My desire to be a mother, to love a child, to hold a child, to hear a child call me “mommy” went unfulfilled for a long time.
My husband and I both desired to adopt a Central American child before trying to conceive biologically. After enduring the expensive, frustrating, and time-consuming process of completing volumes of documents all requiring multiple governmental approvals and signatures, we gained approval from both the US government and a foreign government to adopt a child. Six months into the estimated one year waiting period, we excitedly began preparing the nursery – the perfect wallpaper, crib, and Winnie the Pooh curtains and bedding. Expectantly and excitedly, we waited. Then the news came.
The baby we were expecting would not be coming due to issues with the foreign government. The heartbreak of that unrealized dream was devastating. No words can express the sorrow and emptiness that engulfed me each time I passed by the now closed door to that lovely little nursery.
Since the desire for children continued to fill our hearts, we thought perhaps God was directing us not to adopt but to biologically conceive. Time passed.
Only those who have walked the road of childlessness know the awkward trial endured as marital intimacy warps into charts and timeframes. After series of tests, a fertility specialist concluded, “I see nothing decisive to prevent you from conceiving so here are your options.”
Almost a year went by of hormone shots and invasive procedures, yet no results. As we again sat in the specialist’s office awaiting a more advanced procedure, we were dumbfounded as the doctor gave us the news that the hormones I had been given had responded in such a way that he feared to continue with the planned procedure because the result might be me becoming pregnant with five babies, all of which could not survive, and difficult choices may be forced upon us. I was numb. Unbelievably, here was my chance to conceive, but I had to turn away. Was God telling me that my being a mother was not in His plan?
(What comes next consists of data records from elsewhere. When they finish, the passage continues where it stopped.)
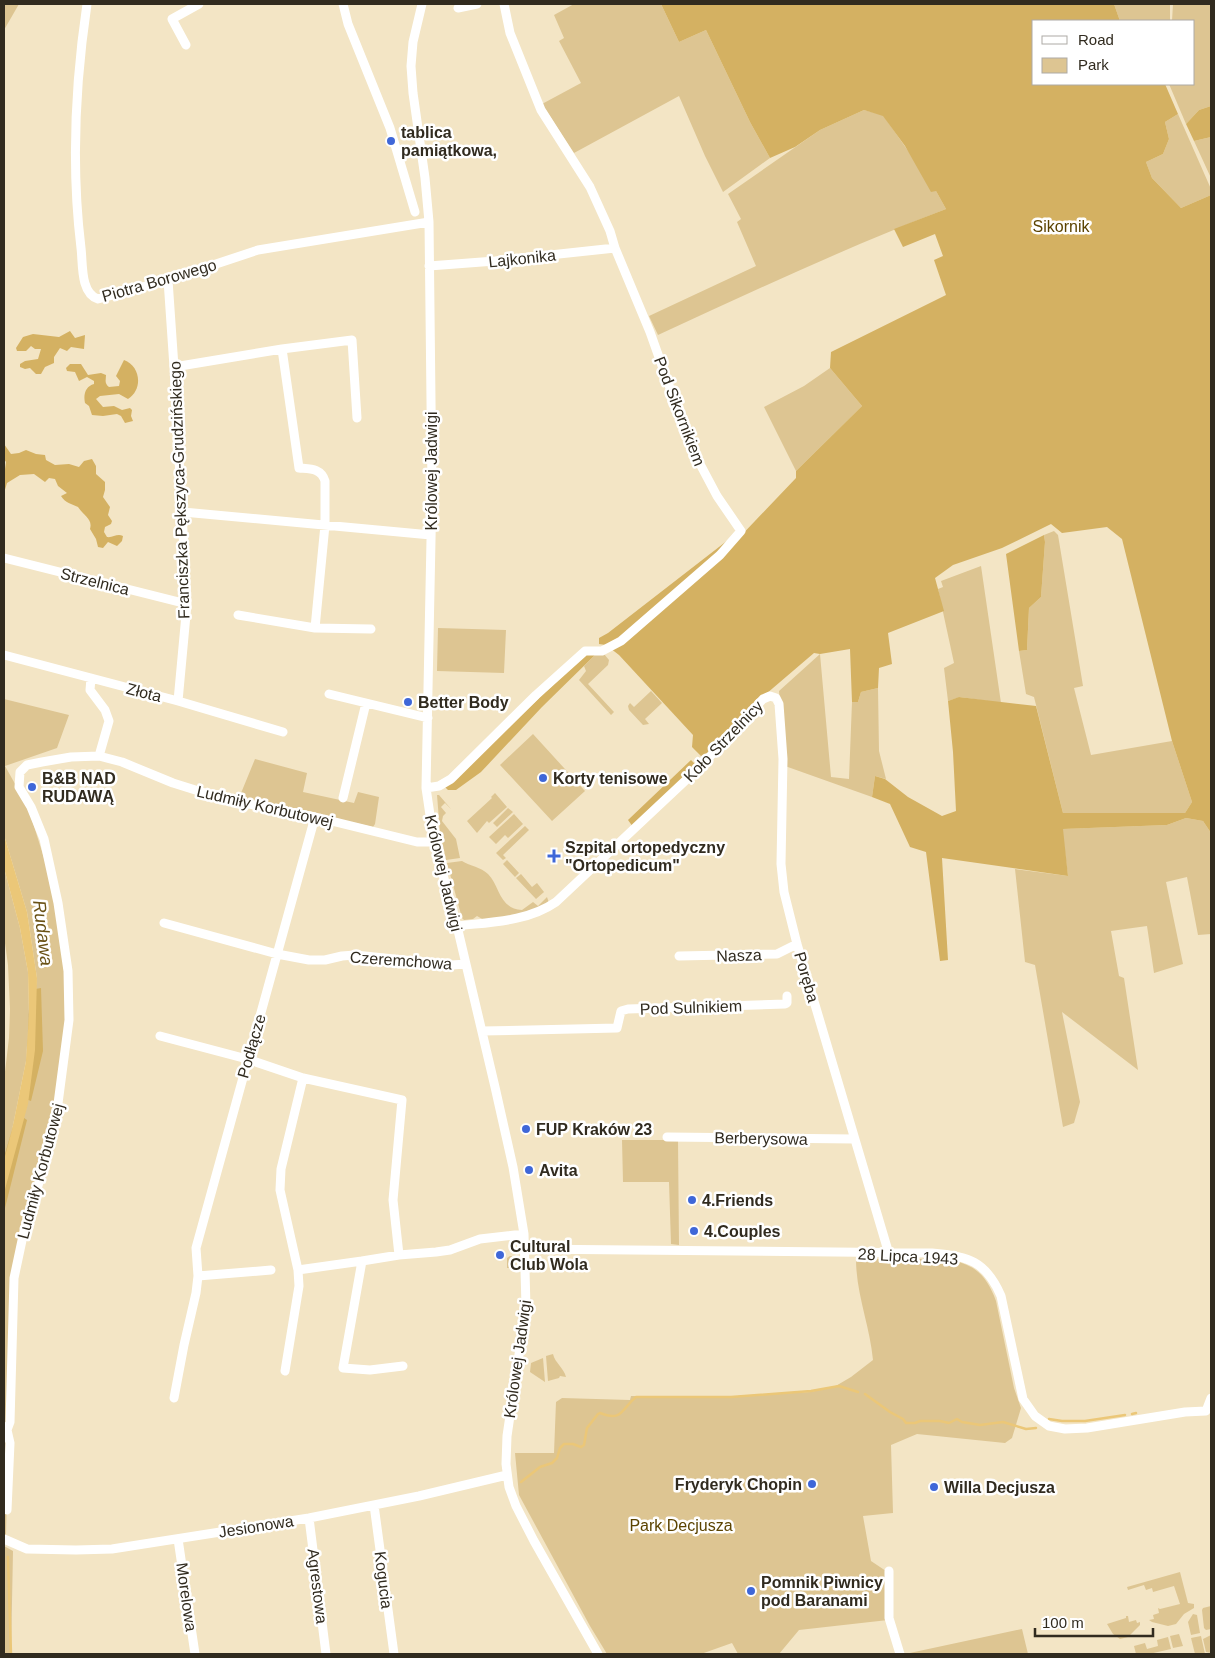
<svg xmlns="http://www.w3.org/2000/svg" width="1215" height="1658" font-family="Arial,sans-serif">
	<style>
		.green { fill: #ddc592 }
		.forest { fill: #d4b162 }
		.water { fill: #ebc778 }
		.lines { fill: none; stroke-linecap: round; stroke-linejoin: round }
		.stream { stroke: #ebc778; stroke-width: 2.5 }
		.minor { stroke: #fff; stroke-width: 9 }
		.poi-dot { fill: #3f67d8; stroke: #fff; stroke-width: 2 }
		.labels { text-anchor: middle; stroke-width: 5; stroke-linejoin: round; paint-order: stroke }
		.poi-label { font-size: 16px; font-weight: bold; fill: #312b1f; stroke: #fff; text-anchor: start }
		.park-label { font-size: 16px; fill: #5b4300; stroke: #fff }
		.street-label { font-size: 16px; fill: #312b1f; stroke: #fff }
		.water-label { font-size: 18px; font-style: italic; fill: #6a5216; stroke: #fff }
	</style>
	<rect width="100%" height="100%" fill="#f3e5c5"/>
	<path class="green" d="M4,4H19L4,30Z
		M574,4H661L679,42L706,30L750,122L770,158L723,192L705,156L679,96L574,153L542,104L581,83L559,41L564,38L554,15Z
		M1114,4H1170V21H1120Z
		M1173,4H1211V106L1199,110L1186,124L1169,84H1194V21H1172Z
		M864,110L883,115L936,191L946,209C848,247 753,291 658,335L649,316L756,266L737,222L741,219L728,194L820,130Z
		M1178,114L1211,189V195L1181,208L1152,178L1146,162L1163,154L1169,139L1165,122Z
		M1211,137V178L1194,141Z
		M830,368L862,406L796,471L764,407L804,386Z
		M1054,531L1058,535L1083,686L1074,688L1091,755L1172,741L1192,802L1185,813H1063L1034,697L1026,694L1019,651L1027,650L1029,608L1041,597L1045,542L1044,535Z
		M981,566L1001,703L960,697L948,701L944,668L954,663L938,589L943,587L941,581Z
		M438,628L506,630L504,673L437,671Z
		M604,654L609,660L608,665L588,684L614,712L611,715L579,680L586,671L584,666L595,655Z
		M820,654L831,777L849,779L852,702H858L861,692L878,688L879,751L886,779L875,776L872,797L785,766L779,691Z
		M651,691L662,703L645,719L649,724L643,725L629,710L628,706L630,703L634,707Z
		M4,699L69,715L57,748L5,766L28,807L49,874L60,935L69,1005L50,1136L12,1278L6,1535L4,1534V1193L15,1153L37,978L27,912L4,835Z
		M533,734L585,791L552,821L500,765Z
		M255,759L307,773L303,792L354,803L358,792L379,797L375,824L373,827L239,798Z
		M495,793L507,807L489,823L487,821L477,833L467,821L492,798L491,797Z
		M437,795H439L451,809L445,803L441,807L446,813L443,816L442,821L456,839L460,858L446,860L440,832Z
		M508,808L513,812L497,827L493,823Z
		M514,814L523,824L508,838L505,835L496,844L489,837Z
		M1186,818L1203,821L1211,833V934L1198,935L1187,877L1166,882L1183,964L1154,973L1147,926L1111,931L1119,976L1124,978L1138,1070L1062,1012L1080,1102L1074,1123L1063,1127L1035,965L1025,962L1015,869L1068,876L1062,829L1167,825Z
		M525,826L529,830L503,855L506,858L503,860L496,853Z
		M507,860L519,873L515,877L503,864Z
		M462,861C470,866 481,867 488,874C500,886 499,909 522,910L533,902L538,906L547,897L549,903L522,915L484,920L477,916L473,919L464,920L462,918L447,863Z
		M4,868L20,928L28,972L29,1015L26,1061L12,1130L4,1160V1080L9,1038L10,1009L8,965L4,936Z
		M521,874L532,887L537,883L544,892L536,899L516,878Z
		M622,1140H678L679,1245L671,1244L669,1182H623Z
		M510,1256H516V1268H507V1258Z
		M856,1259C876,1259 895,1259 915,1259C954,1259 981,1258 996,1301L1014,1388L1021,1408L1012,1438L1005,1443L917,1434L891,1445L893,1513L863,1516L871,1561L886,1571L888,1620L799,1630L779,1654H738L732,1643L701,1654H607L590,1626L519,1495L515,1453H554L556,1402L562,1398L630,1400L631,1396L720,1397L810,1392L834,1387L851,1377L873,1360C870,1326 856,1294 856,1259Z
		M553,1354C555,1363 564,1368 566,1377L560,1376L559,1378L548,1381L546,1356Z
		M543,1358L545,1382L530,1372L531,1363Z
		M4,1546L13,1551L11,1654H4Z
		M1180,1572L1188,1603L1194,1604V1608L1184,1614L1176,1624L1168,1626L1152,1622L1149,1620L1154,1619L1153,1615L1159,1613L1158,1608L1160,1609L1180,1604L1174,1586L1153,1592L1152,1588L1146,1590L1144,1585L1128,1590L1127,1587Z
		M1211,1606V1629L1206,1630L1204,1628L1202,1610L1203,1608Z
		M1193,1614L1197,1615L1200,1633L1191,1635L1188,1622Z
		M1126,1616H1128L1129,1622L1136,1620L1137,1623L1140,1622V1625L1128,1637L1120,1639L1113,1634L1107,1624L1126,1618Z
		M1022,1629L1028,1654H905Z
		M1179,1634L1183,1646L1173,1648L1170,1636Z
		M1211,1635V1653L1206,1652L1203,1639Z
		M1201,1636L1205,1654H1195L1191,1638Z
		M1168,1637L1171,1649L1149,1654H1136L1134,1646L1145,1643L1147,1649L1158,1646L1157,1640Z"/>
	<path class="forest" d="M661,4H1114L1120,21H1034V84H1165L1178,114L1165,122L1169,139L1163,154L1146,162L1152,178L1181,208L1211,195V833L1203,821L1186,818L1167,825L1063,829L1068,876L942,858L948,960L940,961L926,852L910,847L890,804L872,797L875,776L885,779L908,797L942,816L956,811L953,752L948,701L959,697L1036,706L1063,813H1185L1192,802L1172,741L1122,539L1107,527L1062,533L1051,524L1002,548L953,565L935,578L944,611L888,633L892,664L879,668L878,688L861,692L858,702H852L850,649L820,654L814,653L766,694L708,756L702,757L692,747L693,735L619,655L606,645L599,644V638L608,633L728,540L736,541L796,478V471L862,406L830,368L831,352L946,295L934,260L943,256L935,234L903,247L894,229L946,209L936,191L931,192L905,146L883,116L864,110L820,130L795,147L770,158L750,122L706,30L679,42Z
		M1211,106V137L1194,141L1186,124L1199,110Z
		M70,331L75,338L85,335L84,349L71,347L67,351L60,348L54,357V363L45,367L41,374H36L30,368L25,369L20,367V364L25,361L38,359L41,349H35L31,346L26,351H17L16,348L23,337L33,334L59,337Z
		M124,360C141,366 143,390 128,399L119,394L100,396L96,399L103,407L114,406L122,410L130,408L132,410L131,416L133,421L125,423L121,416L117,414L103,416L92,415L89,406L85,403C83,394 86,386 94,384V381L87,377L79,381L75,372L67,371L66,368L70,364H81L88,375L101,373L106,375C106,380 104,383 109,387L119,386L120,381L116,376Z
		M4,444L11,454L19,453L26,450L36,454L45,455L46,460L55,465L69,464L79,467L84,461L92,459L96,466V474L105,482V490L103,497L110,507L108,515L112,521L111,524L105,527L104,532L107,537C113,538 117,533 123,536L122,541L117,546L108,542L103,548L98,547L96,539L90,529C93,519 84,516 78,507C72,504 65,503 61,496L67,493L58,486L55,479L49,478L45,482L34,474L20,475L7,483L4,493V470L5,469L6,462L4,459Z
		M1044,535L1045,542L1041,597L1029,608L1027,650L1019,651L1006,554Z
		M586,654L595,655L542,707L481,772L456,790H448L445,787Z
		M691,760L695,764L693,772L633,827L628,820Z
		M41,988L43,1051L31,1101L23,1098L26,1070L30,990Z
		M17,1113L27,1120L4,1212V1157Z"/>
	<path class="water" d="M4,835L27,912L37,978L35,1050L28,1104L4,1193V1160L12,1130L26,1061L29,1015L28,972L20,928L4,868Z"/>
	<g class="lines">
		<path class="stream" d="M865,1394L890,1412L903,1419L906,1423H915L920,1421H940L949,1423L957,1419L962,1422L980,1425L1003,1422L1026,1429L1036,1428
			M1132,1414L1136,1413
			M1049,1419L1062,1421H1085L1125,1415
			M521,1482L540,1467L552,1463L557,1458L560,1448L564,1444H573L581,1447L584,1445L587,1428L598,1414L600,1413C623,1422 621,1409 636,1397H731L811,1391L839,1386L858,1392
			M8,1557L11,1654"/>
		<path class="minor" d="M87,4C75,85 71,166 81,248C83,263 80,293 98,299L168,280L258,250L429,222
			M343,4L348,24L390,128L415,212
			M422,4L413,42L411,66L413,93L425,178L429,222L432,490L426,788L434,842L457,926L495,1087L513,1167L524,1234L526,1307L507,1436L506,1464L509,1487L516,1506L534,1541L598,1654
			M458,8L477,4
			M186,45L172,19L199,4
			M429,266L495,261L615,248
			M168,280L174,367L187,604L178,701
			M282,349L299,468C310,469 321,468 325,481V525L315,628
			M174,367L282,349L352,340L357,418
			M183,512L431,535
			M4,558L187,604
			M238,615L315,628L371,629
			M4,655L178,701L283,732
			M91,678L90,690L105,710L109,721L99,756
			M329,694L428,718
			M426,788L439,786L451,779L536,695L585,651H602L621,641L720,555L741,531L717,496L691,447L650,332L615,248L610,231L590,187L541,110L510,33L504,4
			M343,798L366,703
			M164,923L277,954L309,960H325L342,956L355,955L452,965L466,964
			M457,926C490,922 527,922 556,902L702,765L763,699L770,696L776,698L779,704L783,759L781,864L784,892L797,944L889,1254
			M679,956L777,954L797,944
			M482,1031L617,1028L621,1011L628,1009L785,1004L787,1003V996
			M160,1036L247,1059L303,1078L402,1100L393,1200L399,1255
			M667,1137L854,1139
			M525,1249L932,1253C968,1256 986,1261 1001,1296L1023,1399L1035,1416L1049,1426L1065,1429L1087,1428L1185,1412L1206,1411
			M298,1270L362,1261
			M198,1276L271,1270
			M403,1366L370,1370L343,1368L362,1261L399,1255L436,1252L450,1250L480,1239L524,1234
			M285,1371L299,1286L298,1270L280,1190L281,1169L303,1078
			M174,1398L184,1345L196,1293L198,1276L196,1248L315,817
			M1206,1411L1211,1398
			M374,1505L394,1654
			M7,1510L10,1443L7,1430L10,1422L14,1278L24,1231L45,1163L57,1111L69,1020L68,971L58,903L44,839L31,807L19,787L20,772L27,765L42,762L71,757L99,756L122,762L173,783L224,799L315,817L417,842H434
			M309,1518L326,1654
			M4,1539L27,1549L76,1550L112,1549L309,1518L419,1496L507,1475
			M178,1539L195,1654
			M889,1571V1618L900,1654"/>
	</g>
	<g class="poi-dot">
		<circle cx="391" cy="141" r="5"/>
		<circle cx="408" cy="702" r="5"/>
		<circle cx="543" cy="778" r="5"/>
		<circle cx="32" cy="787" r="5"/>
		<path d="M551.5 848.5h5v5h5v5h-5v5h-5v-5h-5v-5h5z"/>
		<circle cx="526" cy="1129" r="5"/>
		<circle cx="529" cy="1170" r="5"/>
		<circle cx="692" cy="1200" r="5"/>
		<circle cx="694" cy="1231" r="5"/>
		<circle cx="500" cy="1255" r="5"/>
		<circle cx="812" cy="1484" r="5"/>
		<circle cx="934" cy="1487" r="5"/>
		<circle cx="751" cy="1591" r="5"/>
	</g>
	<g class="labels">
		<g class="poi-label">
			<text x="401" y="138">tablica<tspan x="401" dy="18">pamiątkowa,</tspan></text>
			<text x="418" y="708">Better Body</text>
			<text x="42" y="784">B&amp;B NAD<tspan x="42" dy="18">RUDAWĄ</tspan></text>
			<text x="553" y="784">Korty tenisowe</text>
			<text x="565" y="853">Szpital ortopedyczny<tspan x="565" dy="18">"Ortopedicum"</tspan></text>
			<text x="536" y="1135">FUP Kraków 23</text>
			<text x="539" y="1176">Avita</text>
			<text x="702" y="1206">4.Friends</text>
			<text x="704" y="1237">4.Couples</text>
			<text x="510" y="1252">Cultural<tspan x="510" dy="18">Club Wola</tspan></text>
			<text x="802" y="1490" text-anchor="end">Fryderyk Chopin</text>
			<text x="944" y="1493">Willa Decjusza</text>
			<text x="761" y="1588">Pomnik Piwnicy<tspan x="761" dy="18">pod Baranami</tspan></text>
		</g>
		<g class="park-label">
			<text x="1061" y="232">Sikornik</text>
			<text x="681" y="1531">Park Decjusza</text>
		</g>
		<g class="street-label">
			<text transform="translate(522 258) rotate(-6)" y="6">Lajkonika</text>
			<text transform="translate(159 280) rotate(-16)" y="6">Piotra Borowego</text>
			<text transform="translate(680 411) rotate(69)" y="6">Pod Sikornikiem</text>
			<text transform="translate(431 471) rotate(-90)" y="6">Królowej Jadwigi</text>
			<text transform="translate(179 490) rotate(-92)" y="6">Franciszka Pększyca-Grudzińskiego</text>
			<text transform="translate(95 581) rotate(14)" y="6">Strzelnica</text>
			<text transform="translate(144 692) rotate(14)" y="6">Złota</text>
			<text transform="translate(723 741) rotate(-46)" y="6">Koło Strzelnicy</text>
			<text transform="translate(265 806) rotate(13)" y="6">Ludmiły Korbutowej</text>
			<text transform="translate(444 873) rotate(77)" y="6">Królowej Jadwigi</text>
			<text transform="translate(739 955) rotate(-2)" y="6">Nasza</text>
			<text transform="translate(401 960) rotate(4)" y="6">Czeremchowa</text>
			<text transform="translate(807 977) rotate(74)" y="6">Poręba</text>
			<text transform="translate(691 1007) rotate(-2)" y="6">Pod Sulnikiem</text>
			<text transform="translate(251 1046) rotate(-74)" y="6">Podłącze</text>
			<text transform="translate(761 1138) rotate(1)" y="6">Berberysowa</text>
			<text transform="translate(40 1171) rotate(-75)" y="6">Ludmiły Korbutowej</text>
			<text transform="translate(908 1256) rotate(3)" y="6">28 Lipca 1943</text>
			<text transform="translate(517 1359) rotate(-82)" y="6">Królowej Jadwigi</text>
			<text transform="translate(256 1526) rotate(-9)" y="6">Jesionowa</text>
			<text transform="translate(384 1580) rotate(83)" y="6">Kogucia</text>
			<text transform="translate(318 1586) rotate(83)" y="6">Agrestowa</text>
			<text transform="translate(187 1597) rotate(82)" y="6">Morelowa</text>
		</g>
		<g class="water-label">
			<text transform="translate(43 933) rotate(83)" y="6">Rudawa</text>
		</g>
	</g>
	<rect width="1215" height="1658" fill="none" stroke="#312b1f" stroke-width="10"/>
	<rect x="1032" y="20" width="162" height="65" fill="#ffffff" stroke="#adaaa5"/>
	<rect x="1042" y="36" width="25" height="8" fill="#ffffff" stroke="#adaaa5"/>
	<text x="1078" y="45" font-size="15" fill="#312b1f">Road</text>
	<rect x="1042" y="58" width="25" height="15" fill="#ddc592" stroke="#adaaa5"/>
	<text x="1078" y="70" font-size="15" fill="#312b1f">Park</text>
	<path d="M1035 1628v8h118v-8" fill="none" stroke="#312b1f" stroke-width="2.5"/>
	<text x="1042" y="1628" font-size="15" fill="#312b1f" stroke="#ffffff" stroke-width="4" paint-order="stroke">100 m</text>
</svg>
Opening the nursery door, we felt the time had come to surrender our dream of being parents. Not having the heart to pull down the wallpaper ourselves that Keith had so carefully and lovingly hung, we called a professional to look at the room and give us an estimate for removing the nursery wallpaper and replacing it with something else. As the guy took measurements, we sat on the couch in the next room silently. After the worker left promising to call us with an estimate, we continued to sit quietly, neither of us yet willing to let go of our dream. That very week, against all odds and financial means, we signed up with a Christian adoption agency and again began the long tedious road to adopt.
Two years later in August 2004, we brought home our 8-month-old son. The following month we brought home our four-month-old daughter. God had chosen both of our children to be born in Guatemala. God is good.
God used my heartache, my anger, and my waiting to prepare me to love the children He had ordained long before for us to bring into our home. Through the years to follow, He taught me so much about being a mother, and He helped me better understand my relationship to Him as my Heavenly Father.
May God speak into your heart and encourage you in your own walk through the most challenging, humbling, and surprisingly sweet years of motherhood.